» How to complete this task
Under this line are the records; write out word for word the part that begins at the line containing "13: (303, 177, 0.96)" and ends at the line containing "38: (152, 52, 1.34)", and no more.

» Data provided

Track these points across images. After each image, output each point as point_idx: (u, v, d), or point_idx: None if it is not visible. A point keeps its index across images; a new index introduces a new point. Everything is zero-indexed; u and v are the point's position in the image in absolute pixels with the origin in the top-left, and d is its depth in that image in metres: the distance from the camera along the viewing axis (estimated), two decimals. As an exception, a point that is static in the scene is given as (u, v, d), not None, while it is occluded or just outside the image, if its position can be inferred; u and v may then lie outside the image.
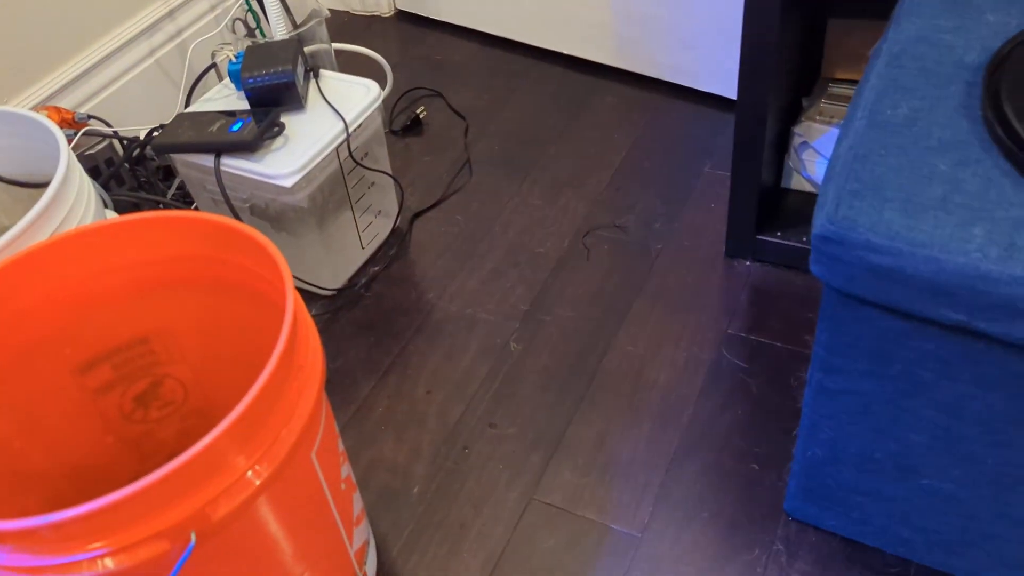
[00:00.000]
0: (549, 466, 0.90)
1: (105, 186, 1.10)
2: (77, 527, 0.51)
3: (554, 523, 0.85)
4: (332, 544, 0.72)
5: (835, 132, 1.02)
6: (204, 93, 1.11)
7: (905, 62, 0.67)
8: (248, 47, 1.04)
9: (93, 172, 1.10)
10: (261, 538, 0.63)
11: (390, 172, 1.14)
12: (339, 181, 1.04)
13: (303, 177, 0.96)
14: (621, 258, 1.12)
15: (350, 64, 1.40)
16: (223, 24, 1.27)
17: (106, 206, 0.98)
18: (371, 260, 1.16)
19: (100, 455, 0.81)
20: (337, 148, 1.00)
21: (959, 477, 0.68)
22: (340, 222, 1.07)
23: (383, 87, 1.15)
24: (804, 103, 1.07)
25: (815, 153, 1.04)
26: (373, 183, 1.11)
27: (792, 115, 1.07)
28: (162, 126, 1.11)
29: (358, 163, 1.05)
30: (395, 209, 1.19)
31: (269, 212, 1.02)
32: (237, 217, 1.00)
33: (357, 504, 0.77)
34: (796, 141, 1.05)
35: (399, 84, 1.44)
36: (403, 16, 1.61)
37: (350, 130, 1.01)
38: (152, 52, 1.34)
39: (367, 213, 1.12)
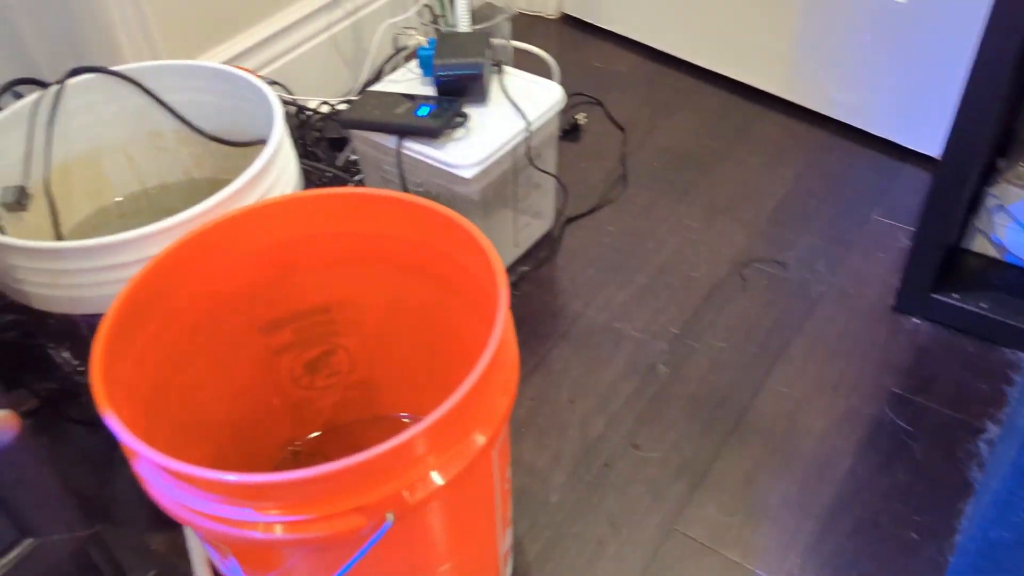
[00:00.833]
0: (693, 498, 0.88)
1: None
2: (314, 487, 0.52)
3: (696, 558, 0.83)
4: (487, 542, 0.72)
5: (1034, 198, 0.97)
6: (386, 74, 1.13)
7: None
8: (441, 35, 1.05)
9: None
10: (434, 529, 0.63)
11: (558, 176, 1.13)
12: (508, 179, 1.04)
13: (482, 170, 0.96)
14: (779, 295, 1.09)
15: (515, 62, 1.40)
16: (412, 10, 1.29)
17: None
18: (522, 259, 1.16)
19: (263, 416, 0.83)
20: (515, 146, 1.00)
21: None
22: (499, 217, 1.07)
23: (558, 90, 1.14)
24: (1001, 164, 1.02)
25: (1008, 217, 0.99)
26: (538, 184, 1.11)
27: (985, 175, 1.02)
28: (347, 100, 1.13)
29: (532, 163, 1.05)
30: (551, 212, 1.18)
31: (439, 200, 1.03)
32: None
33: (510, 506, 0.77)
34: (990, 203, 1.00)
35: (560, 87, 1.44)
36: (568, 20, 1.61)
37: (531, 129, 1.00)
38: (329, 27, 1.37)
39: (526, 213, 1.12)
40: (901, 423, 0.93)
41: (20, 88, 0.89)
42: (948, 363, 0.99)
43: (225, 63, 1.24)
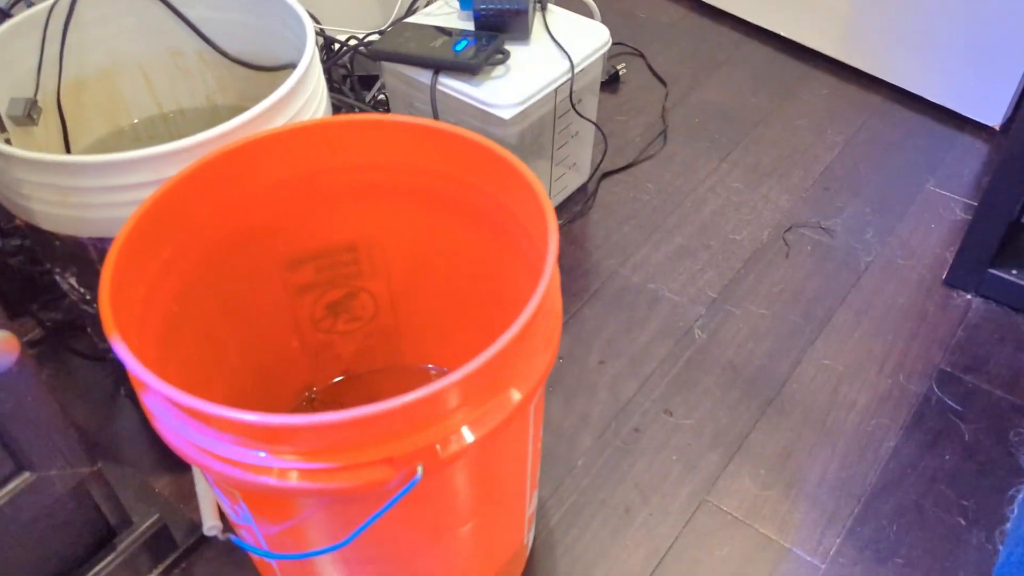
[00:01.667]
0: (727, 469, 0.84)
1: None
2: (340, 433, 0.47)
3: (728, 531, 0.79)
4: (515, 503, 0.68)
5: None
6: (421, 7, 1.06)
7: None
8: (482, -35, 0.98)
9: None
10: (462, 486, 0.59)
11: (599, 125, 1.07)
12: (547, 125, 0.98)
13: (521, 112, 0.90)
14: (825, 263, 1.03)
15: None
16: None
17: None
18: (555, 212, 1.10)
19: (282, 359, 0.78)
20: (557, 88, 0.94)
21: None
22: (535, 166, 1.01)
23: (603, 33, 1.07)
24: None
25: (1078, 191, 0.93)
26: (577, 133, 1.05)
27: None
28: (380, 32, 1.07)
29: (574, 108, 0.99)
30: (587, 164, 1.12)
31: (472, 141, 0.97)
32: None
33: (539, 466, 0.72)
34: (1061, 174, 0.93)
35: (599, 35, 1.37)
36: (609, -34, 1.53)
37: (575, 71, 0.94)
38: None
39: (562, 164, 1.06)
40: (950, 402, 0.88)
41: (33, -5, 0.83)
42: (1002, 342, 0.93)
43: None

» Worked solution
13: (303, 177, 0.96)
14: (621, 258, 1.12)
15: (350, 64, 1.40)
16: (223, 24, 1.27)
17: (106, 206, 0.98)
18: (371, 260, 1.16)
19: (100, 455, 0.81)
20: (337, 148, 1.00)
21: (959, 477, 0.68)
22: (340, 222, 1.07)
23: (383, 87, 1.15)
24: (804, 103, 1.07)
25: (815, 153, 1.04)
26: (373, 183, 1.11)
27: (792, 115, 1.07)
28: (162, 126, 1.11)
29: (358, 163, 1.05)
30: (395, 209, 1.19)
31: (269, 212, 1.02)
32: (237, 217, 1.00)
33: (357, 504, 0.77)
34: (796, 141, 1.05)
35: (399, 84, 1.44)
36: (403, 16, 1.61)
37: (350, 130, 1.01)
38: (152, 52, 1.34)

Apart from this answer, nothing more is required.